Moving Toward Real-World Conjoint Models
In practice, consumer preferences are rarely fixed across individuals. The standard MNL model assumes a single set of utility weights shared by everyone, which oversimplifies real-world heterogeneity. To model this variation, we would extend our framework to a:
- Multi-level model (also known as a random-parameter or hierarchical Bayes model)

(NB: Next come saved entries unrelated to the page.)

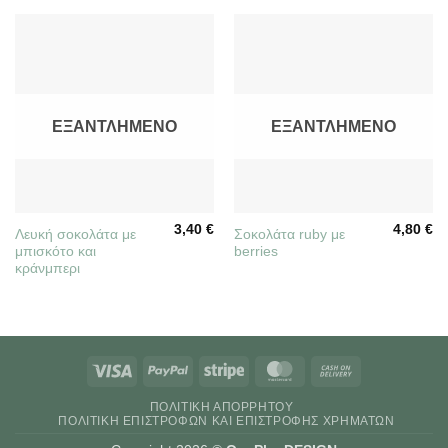
ΕΞΑΝΤΛΗΜΈΝΟ
ΕΞΑΝΤΛΗΜΈΝΟ
3,40
€
4,80
€
Λευκή σοκολάτα με
Σοκολάτα ruby με
μπισκότο και
berries
κράνμπερι
Visa
PayPal
Stripe
MasterCard
Cash
On
ΠΟΛΙΤΙΚΉ ΑΠΟΡΡΉΤΟΥ
Delivery
ΠΟΛΙΤΙΚΉ ΕΠΙΣΤΡΟΦΏΝ ΚΑΙ ΕΠΙΣΤΡΟΦΉΣ ΧΡΗΜΆΤΩΝ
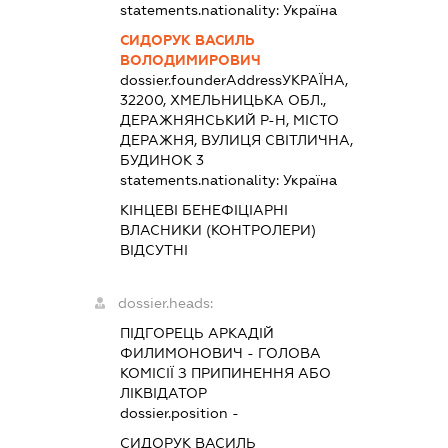
statements.nationality:
Україна
СИДОРУК ВАСИЛЬ
ВОЛОДИМИРОВИЧ
dossier.founderAddress
УКРАЇНА,
32200, ХМЕЛЬНИЦЬКА ОБЛ.,
ДЕРАЖНЯНСЬКИЙ Р-Н, МІСТО
ДЕРАЖНЯ, ВУЛИЦЯ СВІТЛИЧНА,
БУДИНОК 3
statements.nationality:
Україна
КІНЦЕВІ БЕНЕФІЦІАРНІ
ВЛАСНИКИ (КОНТРОЛЕРИ)
ВІДСУТНІ
dossier.heads:
ПІДГОРЕЦЬ АРКАДІЙ
ФИЛИМОНОВИЧ
-
ГОЛОВА
КОМІСІЇ З ПРИПИНЕННЯ АБО
ЛІКВІДАТОР
dossier.position -
СИДОРУК ВАСИЛЬ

In such models: - Each individual is assumed to have their own \(\beta\) coefficients, drawn from a population-level distribution (e.g., \(\beta_i \sim \mathcal{N}(\mu, \Sigma)\)). - The goal becomes estimating both the individual-level preferences and the distribution of preferences across the population.
These models are more computationally intensive, but they provide a richer, more realistic view of consumer behavior. They’re especially useful for personalized marketing, targeting, and advanced segmentation.